* [TEXT BLOCK]:
------
Part of my pastoral responsibility involves spending some time thinking about and praying about the church, trying to figure out where God is leading us and what he is asking of us. This isn’t exclusively my job but because I am actually paid to focus on the church, I tend to have more time to devote to the process. This process works best when I base my thinking on what I am hearing and seeing from God and the church.

So, with that in mind, come with me to the first Bible study after vacation. As I drive to the study (about 30 minutes away from my home), I am thinking about the church and its direction and its future and what I could/should be doing. I don’t have a lot of ideas since it is just after vacation but I am thinking.

I arrive and Bible study begins. As usual, I ask about their response to last Sunday’s worship, joking that for a change, I couldn’t say anything because I wasn’t there. Those who were there made some positive comments about the worship and the supply preacher and then the discussion took a different direction, something that happens regularly at our Bible study.

One of the members was obviously trying to formulate a question. Since he normally doesn’t have a lot of trouble putting his questions together, I asked him what he was working on. His commented that while the visiting speaker was great, he was wondering is maybe the next time I went away, the congregation could take responsibility for the service. He was quick to point out that this wasn’t a comment about the fill in speaker but rather a real question that he had been looking at.

The response around the table was interesting. One member of the study reacted a bit negatively—she had been responsible for doing just that in the past and didn’t really enjoy the process. Speaking in public just wasn’t her thing. But most of the others looked sort of interested.

So, as always happens with our Bible study when an interesting topic comes up, we followed it. I assured the group that there was absolutely no reason why they couldn’t lead the worship service, including the message. And, to help the person who had obviously been pushed into the preacher role unwillingly, I talked about leading worship in accordance with the gifts that God has given us. As we talked, various people got more and more excited as they began to see things that they could contribute to a worship service.

At some point in the discussion, I realized that I definitely didn’t want this to happen while I was on vacation—given the level of interest and developing excitement, if the congregation was going to lead the service, I wanted to be there, at least the first time they did it. I wanted to be able to share in and benefit from the spiritual process that was obviously going on here. I suggested we look at having the congregation arrange and lead the service sometime soon and I would be there. Before the service, I would be there to help people develop and understand their gift and contribution.
------
[Quiz items based on charts]
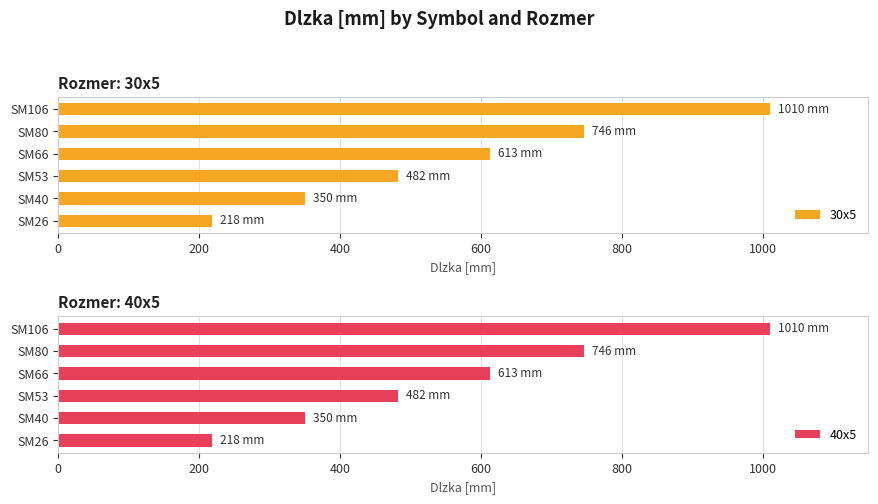

List the labels in order of 40x5 value, largest first.

SM106, SM80, SM66, SM53, SM40, SM26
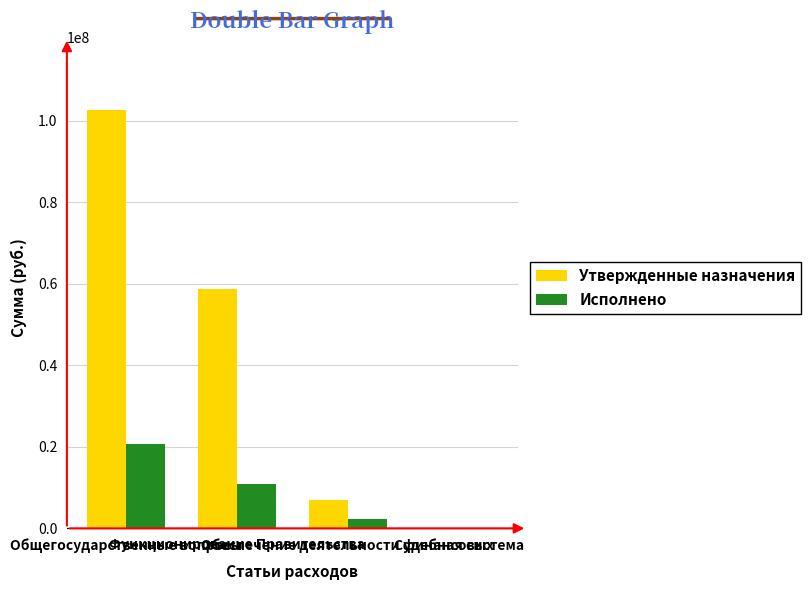

Where is Исполнено nearest to the value 10366754?

Функционирование Правительства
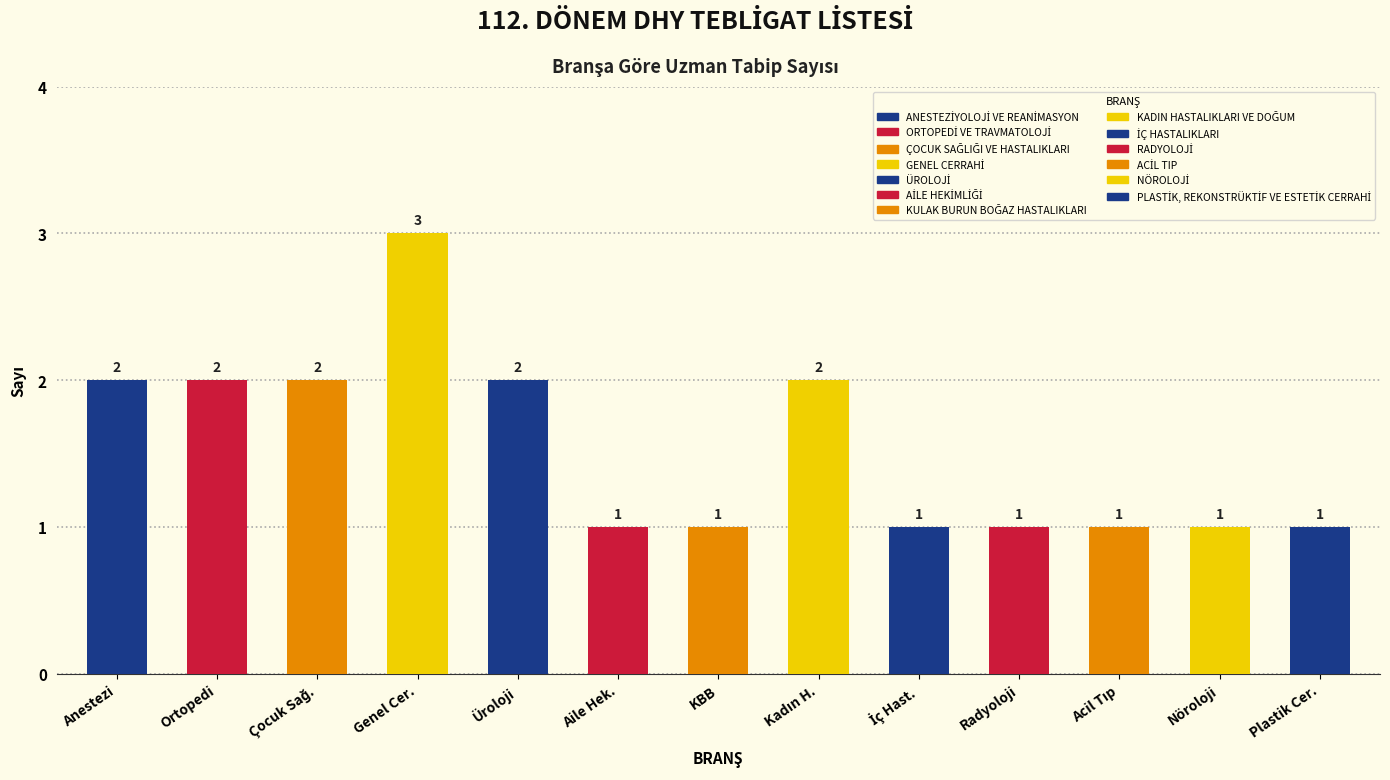

Approximately how many times larger is the value at ANESTEZİYOLOJİ VE REANİMASYON compared to ACİL TIP?

2.0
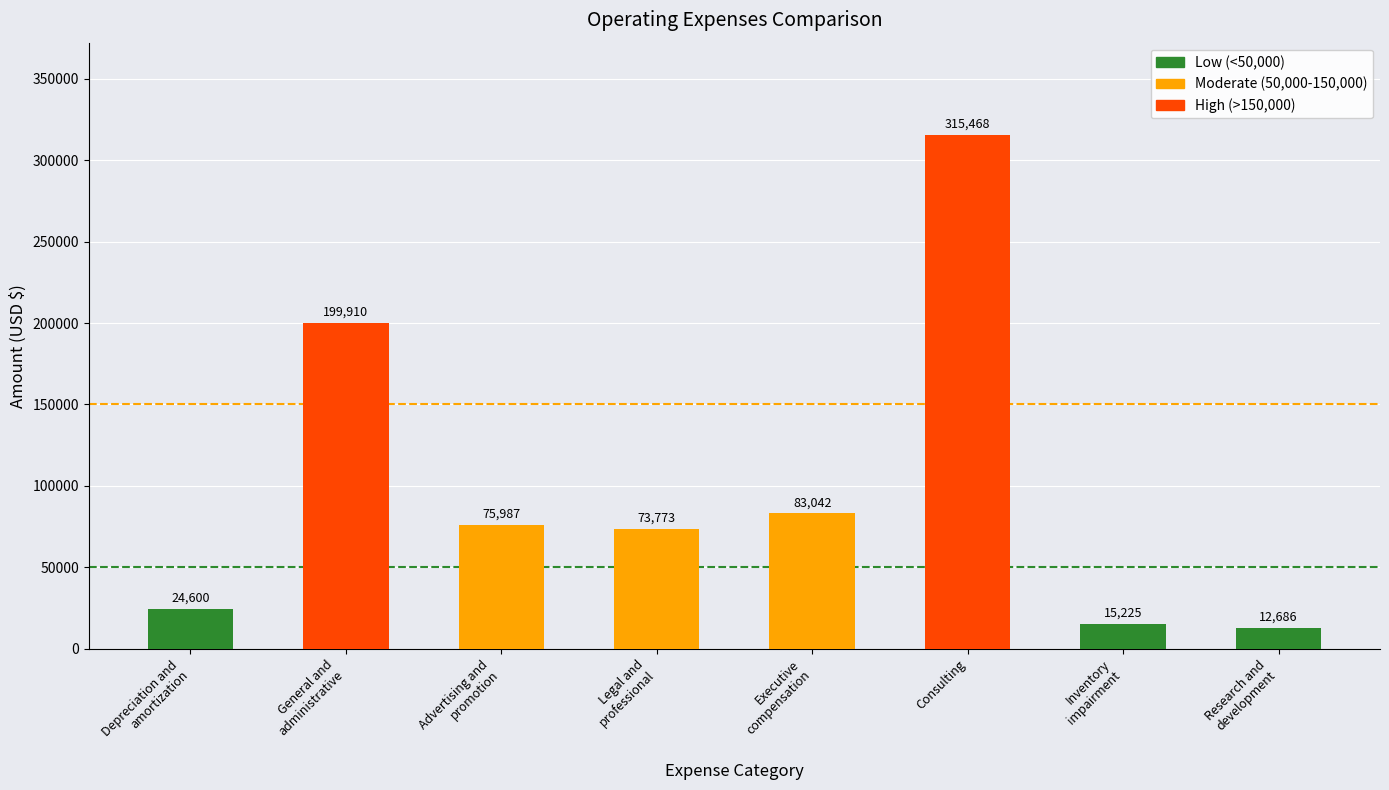

What is the change in value from Advertising and
promotion to Research and
development?

-63301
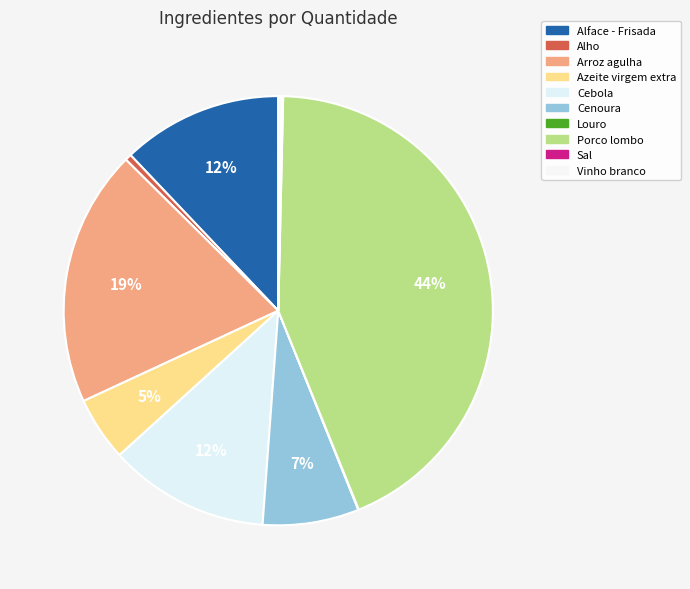

To the nearest percent, what is the difference between the Cebola and Sal slice percentages?

12%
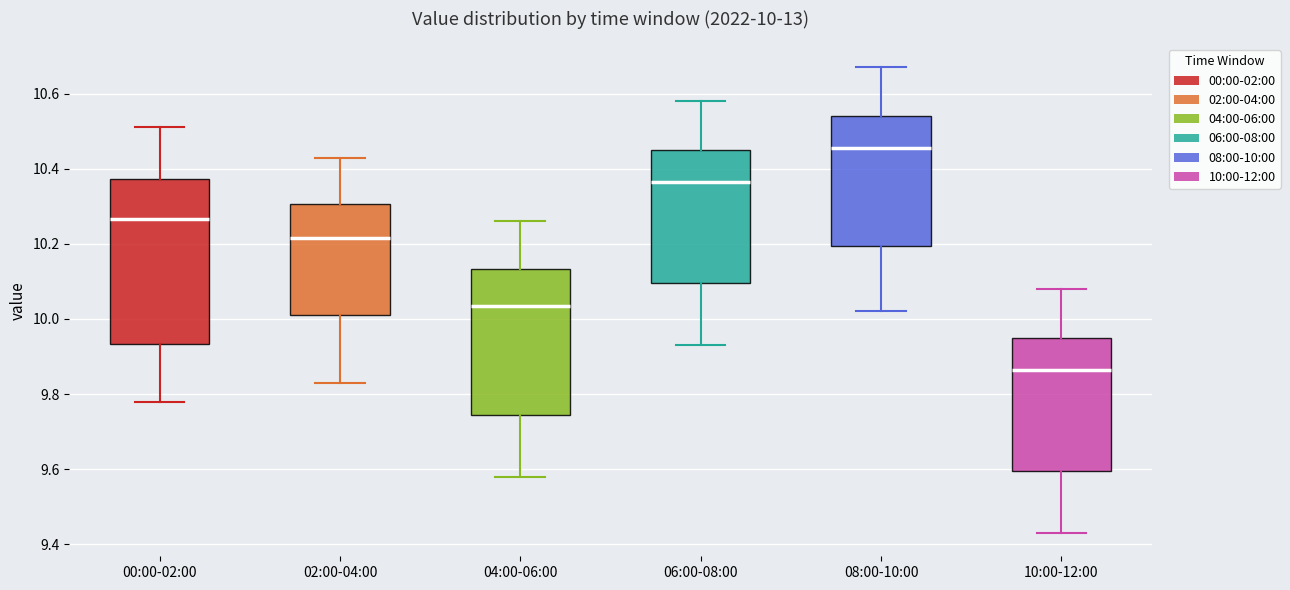

Comparing the boxes themselves (not the whiskers), which one is the tallest?

00:00-02:00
------
* [EXERCISE OBJECTIVE]: In the passage about the Bible study, rewrite the part that opens with the words "Part of my pastoral" and closes with "and the church.", swapping "pastoral responsibility" for "ministerial duty".

* [ANSWER TO THIS EXERCISE]:
Part of my ministerial duty involves spending some time thinking about and praying about the church, trying to figure out where God is leading us and what he is asking of us. This isn’t exclusively my job but because I am actually paid to focus on the church, I tend to have more time to devote to the process. This process works best when I base my thinking on what I am hearing and seeing from God and the church.